The short answer is it depends on what risk you are prepared to take for a higher performing database. Some see the risk as very small and don’t multiplex their REDO. Others see that as too much of a risk and go in favour of multiplexing them. It’s up to you to decide which approach you want to take. As always, it’s a trade-off between performance and belt and braces safety.

Oracle Wait Events

There are two main Oracle wait events which are concerned with the generation of REDO; Log file sync and Log file parallel write. Let’s take a closer look at each one in turn and find out more information.

Log File Sync

First of all I should recommend a book that I find very helpful when it comes to Oracle wait events. The Oracle Wait Interface book here is really good. Although it was written in 2004, the underlying concepts rarely change in the database so the information is not dated. Sure, there are some aspects which have changed in recent version but the underlying principles remain the same. Anyway, moving on.

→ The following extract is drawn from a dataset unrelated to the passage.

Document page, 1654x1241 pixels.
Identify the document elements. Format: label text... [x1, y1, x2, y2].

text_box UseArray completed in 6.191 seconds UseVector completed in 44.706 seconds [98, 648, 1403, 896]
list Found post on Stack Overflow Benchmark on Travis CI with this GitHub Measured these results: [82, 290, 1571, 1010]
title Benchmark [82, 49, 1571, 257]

A quick recap: Every transaction which occurs in the database is written to the log buffer and then to the online REDO logs. This is one of the fundamentals of how the database works to keep a track of everything which has happened in the database. It allows us to us tools like Log miner (to view every transaction in the log file) and technologies such as Data Guard and Change Data Capture. It is also critical for the recovery of the database.

If you see the log file sync wait event it is because the database is writing out data from the log buffer to the online redo logs and the user session is having to wait for that to complete. Why is it waiting? There could be many reasons, but here are the main ones:

  • There are a high number of commits or rollbacks happening on the system
  • The drives on which the REDO log files sit are performing poorly and are slow to respond

To address the first point, you can see if it is the code issuing a high frequency of commits/rollbacks. You need to try and identify which session is causing them and try to reduce this. Developers should commit in logical places to commit, so as to conform with the business requirements. The code should not just commit after every row for the sake of it, there has to be a reason. As I mentioned before, log miner can be used to look at the contents of the REDO logs and this is one way you can check to see the commit behaviour of the application.

With regard to the second point, you should check through the AWR report and see what the response times are. If they are above about 4-5 milliseconds(ms) it might be worth looking at the layout of the disks and if the contention can be reduced. Anything below that number and your response times are pretty good. If you are running your database on a SAN, the write cache should be absorbing all of the writes so the response time should be low. I know that on our system we have a 1ms response time for the online REDO log drive.

Log File Parallel Write

It is only the Log writer process (LGWR) which waits on the log file parallel write wait event. You’ll usually find that both the log file sync and log file parallel write wait events are high at the same time, as they are very much related to one another. I would describe it as the background wait event is this one and the foreground wait event (which a user waits on) is the log file sync. Because the two are so closely related, the actions you need to take are the same as above.

It is also worth double checking that asynchronous I/O has been enabled so that the writes to the online redo logs are faster.

I hope that this article about REDO has helped clarify what is happening inside the database and given you some food for thought in terms of multiplexing the REDO logs and what options you have available to use.